BEGIN Input data

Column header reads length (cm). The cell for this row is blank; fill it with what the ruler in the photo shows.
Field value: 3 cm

END Input data
BEGIN Input data

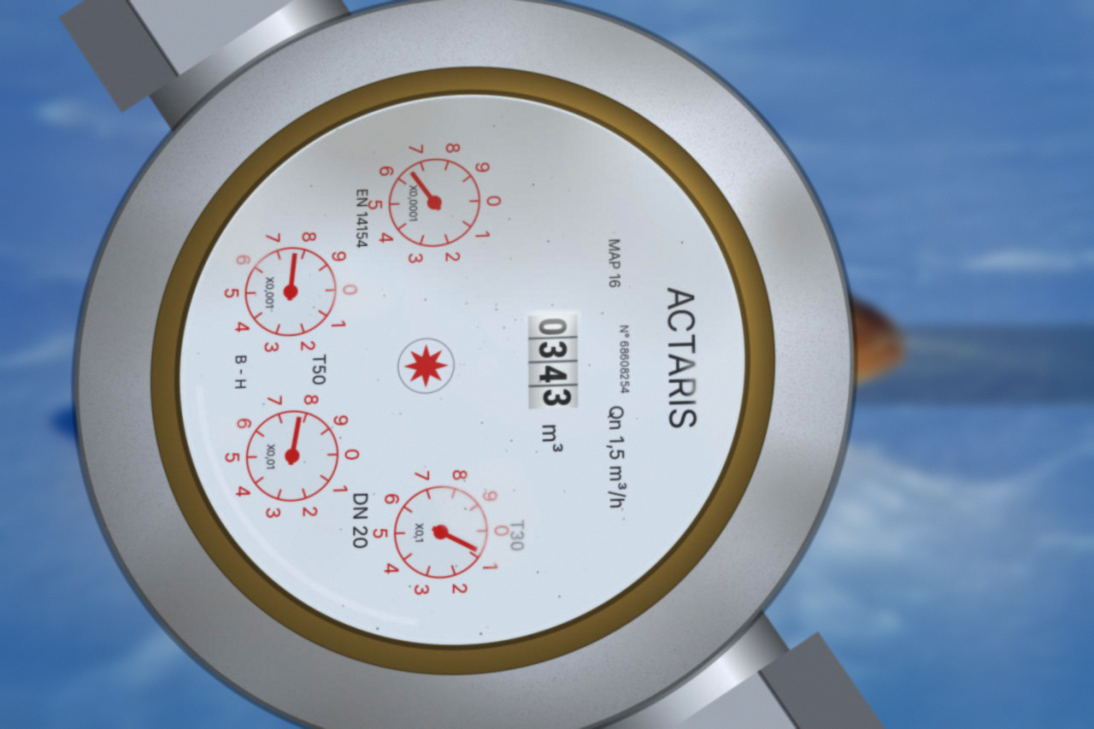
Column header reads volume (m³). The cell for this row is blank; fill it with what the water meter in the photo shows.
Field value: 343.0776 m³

END Input data
BEGIN Input data

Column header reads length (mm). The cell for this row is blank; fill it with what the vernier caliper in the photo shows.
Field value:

END Input data

Pick out every line of the records that contains the string "header". Treat uppercase and lowercase as different.

▶ **Exercise result**
Column header reads length (cm). The cell for this row is blank; fill it with what the ruler in the photo shows.
Column header reads volume (m³). The cell for this row is blank; fill it with what the water meter in the photo shows.
Column header reads length (mm). The cell for this row is blank; fill it with what the vernier caliper in the photo shows.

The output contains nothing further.